§ WHAT TO PRODUCE:
Return the number of lines below with "segmentation" in them, and nothing else.

[Stored data entries]
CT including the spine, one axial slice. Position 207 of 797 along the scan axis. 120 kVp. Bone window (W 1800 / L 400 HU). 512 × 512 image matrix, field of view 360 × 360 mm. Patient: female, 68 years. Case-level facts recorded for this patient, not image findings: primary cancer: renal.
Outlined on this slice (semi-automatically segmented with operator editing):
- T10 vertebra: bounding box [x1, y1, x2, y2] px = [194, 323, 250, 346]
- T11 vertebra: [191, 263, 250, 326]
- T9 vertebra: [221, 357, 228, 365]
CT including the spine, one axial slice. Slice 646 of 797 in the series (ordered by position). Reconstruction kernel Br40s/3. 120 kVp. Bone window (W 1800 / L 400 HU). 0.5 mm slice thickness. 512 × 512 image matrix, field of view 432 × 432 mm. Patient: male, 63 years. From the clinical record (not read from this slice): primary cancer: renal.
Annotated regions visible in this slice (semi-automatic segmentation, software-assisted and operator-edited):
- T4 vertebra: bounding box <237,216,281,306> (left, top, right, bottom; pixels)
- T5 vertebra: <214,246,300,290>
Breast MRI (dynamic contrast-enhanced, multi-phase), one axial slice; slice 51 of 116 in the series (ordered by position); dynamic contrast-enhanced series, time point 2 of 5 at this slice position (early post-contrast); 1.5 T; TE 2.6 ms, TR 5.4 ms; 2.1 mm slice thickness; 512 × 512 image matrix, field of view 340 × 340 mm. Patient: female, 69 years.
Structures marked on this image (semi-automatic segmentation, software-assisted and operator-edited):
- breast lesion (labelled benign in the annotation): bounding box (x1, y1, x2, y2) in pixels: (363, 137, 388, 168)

§ ANSWER TO THIS EXERCISE:
2